Generation and Efficacy of Two Chimeric Viruses Derived from GPE(−) Vaccine Strain as Classical Swine Fever Vaccine Candidates

A previous study proved that vGPE(−) mainly maintains the properties of classical swine fever (CSF) virus, which is comparable to the GPE(−) vaccine seed and is a potentially valuable backbone for developing a CSF marker vaccine. Chimeric viruses were constructed based on an infectious cDNA clone derived from the live attenuated GPE(−) vaccine strain as novel CSF vaccine candidates that potentially meet the concept of differentiating infected from vaccinated animals (DIVA) by substituting the glycoprotein E(rns) of the GPE(−) vaccine strain with the corresponding region of non-CSF pestiviruses, either pronghorn antelope pestivirus (PAPeV) or Phocoena pestivirus (PhoPeV). High viral growth and genetic stability after serial passages of the chimeric viruses, namely vGPE(−)/PAPeV E(rns) and vGPE(−)/PhoPeV E(rns), were confirmed in vitro. In vivo investigation revealed that two chimeric viruses had comparable immunogenicity and safety profiles to the vGPE(−) vaccine strain. Vaccination at a dose of 10(4.0) TCID(50) with either vGPE(−)/PAPeV E(rns) or vGPE(−)/PhoPeV E(rns) conferred complete protection for pigs against the CSF virus challenge in the early stage of immunization. In conclusion, the characteristics of vGPE(−)/PAPeV E(rns) and vGPE(−)/PhoPeV E(rns) affirmed their properties, as the vGPE(−) vaccine strain, positioning them as ideal candidates for future development of a CSF marker vaccine.

### Exercise tasks
A – In the abstract on chimeric classical swine fever vaccine candidates, list every abbreviation that is spelled out, with its full form.
B – According to the abstract on chimeric classical swine fever vaccine candidates, what vaccination dose of either chimeric virus conferred complete protection against the CSF virus challenge?

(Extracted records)
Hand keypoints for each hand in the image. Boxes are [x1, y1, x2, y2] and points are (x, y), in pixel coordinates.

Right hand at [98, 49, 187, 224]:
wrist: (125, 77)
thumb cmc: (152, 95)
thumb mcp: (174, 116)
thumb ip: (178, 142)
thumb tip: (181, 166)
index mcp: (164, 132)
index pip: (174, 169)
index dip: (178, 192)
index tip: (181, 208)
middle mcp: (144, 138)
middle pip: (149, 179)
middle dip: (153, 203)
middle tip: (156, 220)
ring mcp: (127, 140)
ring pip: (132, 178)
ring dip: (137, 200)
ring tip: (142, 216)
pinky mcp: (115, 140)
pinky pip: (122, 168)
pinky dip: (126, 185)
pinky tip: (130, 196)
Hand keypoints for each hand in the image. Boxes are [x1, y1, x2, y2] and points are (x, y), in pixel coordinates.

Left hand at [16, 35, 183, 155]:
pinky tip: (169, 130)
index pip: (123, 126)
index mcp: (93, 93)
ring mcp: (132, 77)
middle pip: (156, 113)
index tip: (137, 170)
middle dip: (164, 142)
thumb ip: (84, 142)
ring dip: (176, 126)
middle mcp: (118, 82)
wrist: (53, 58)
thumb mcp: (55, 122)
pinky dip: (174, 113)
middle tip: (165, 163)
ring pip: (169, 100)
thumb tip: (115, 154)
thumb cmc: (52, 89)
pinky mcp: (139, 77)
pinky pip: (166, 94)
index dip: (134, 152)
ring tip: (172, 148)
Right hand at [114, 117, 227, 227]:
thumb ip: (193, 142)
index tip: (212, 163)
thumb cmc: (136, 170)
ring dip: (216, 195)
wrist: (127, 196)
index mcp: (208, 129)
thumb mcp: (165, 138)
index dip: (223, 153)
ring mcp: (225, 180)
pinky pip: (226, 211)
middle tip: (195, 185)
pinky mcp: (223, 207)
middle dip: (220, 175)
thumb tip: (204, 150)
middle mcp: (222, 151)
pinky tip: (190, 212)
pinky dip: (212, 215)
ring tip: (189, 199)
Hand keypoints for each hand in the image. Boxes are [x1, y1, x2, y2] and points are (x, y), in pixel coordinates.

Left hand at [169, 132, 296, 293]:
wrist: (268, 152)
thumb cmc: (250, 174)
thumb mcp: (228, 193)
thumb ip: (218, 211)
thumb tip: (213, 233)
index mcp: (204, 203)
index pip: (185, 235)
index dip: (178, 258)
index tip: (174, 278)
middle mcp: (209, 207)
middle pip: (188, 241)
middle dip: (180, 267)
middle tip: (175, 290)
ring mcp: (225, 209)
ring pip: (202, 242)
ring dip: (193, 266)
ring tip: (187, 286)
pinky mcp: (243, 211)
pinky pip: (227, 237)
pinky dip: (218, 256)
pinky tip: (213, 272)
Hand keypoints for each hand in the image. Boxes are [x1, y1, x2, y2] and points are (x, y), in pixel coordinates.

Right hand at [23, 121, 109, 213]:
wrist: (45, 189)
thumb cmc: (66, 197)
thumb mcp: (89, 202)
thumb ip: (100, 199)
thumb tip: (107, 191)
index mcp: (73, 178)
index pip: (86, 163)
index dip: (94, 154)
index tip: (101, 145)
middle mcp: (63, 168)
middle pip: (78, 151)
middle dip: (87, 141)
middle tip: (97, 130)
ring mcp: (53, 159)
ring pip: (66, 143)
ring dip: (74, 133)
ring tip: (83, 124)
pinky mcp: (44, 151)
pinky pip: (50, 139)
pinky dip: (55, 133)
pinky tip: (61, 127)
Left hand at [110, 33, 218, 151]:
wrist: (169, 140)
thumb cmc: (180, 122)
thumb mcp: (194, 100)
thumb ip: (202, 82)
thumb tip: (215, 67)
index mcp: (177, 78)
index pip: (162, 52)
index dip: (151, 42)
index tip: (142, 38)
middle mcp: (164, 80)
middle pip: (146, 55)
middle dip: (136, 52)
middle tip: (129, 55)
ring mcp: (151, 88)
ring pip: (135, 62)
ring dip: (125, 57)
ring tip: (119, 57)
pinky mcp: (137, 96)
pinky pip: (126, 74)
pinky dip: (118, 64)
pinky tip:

### Your written answers
A –
- CSF: classical swine fever
- DIVA: differentiating infected from vaccinated animals
- PAPeV: pronghorn antelope pestivirus
- PhoPeV: Phocoena pestivirus

B – A dose of 10(4.0) TCID(50) conferred complete protection.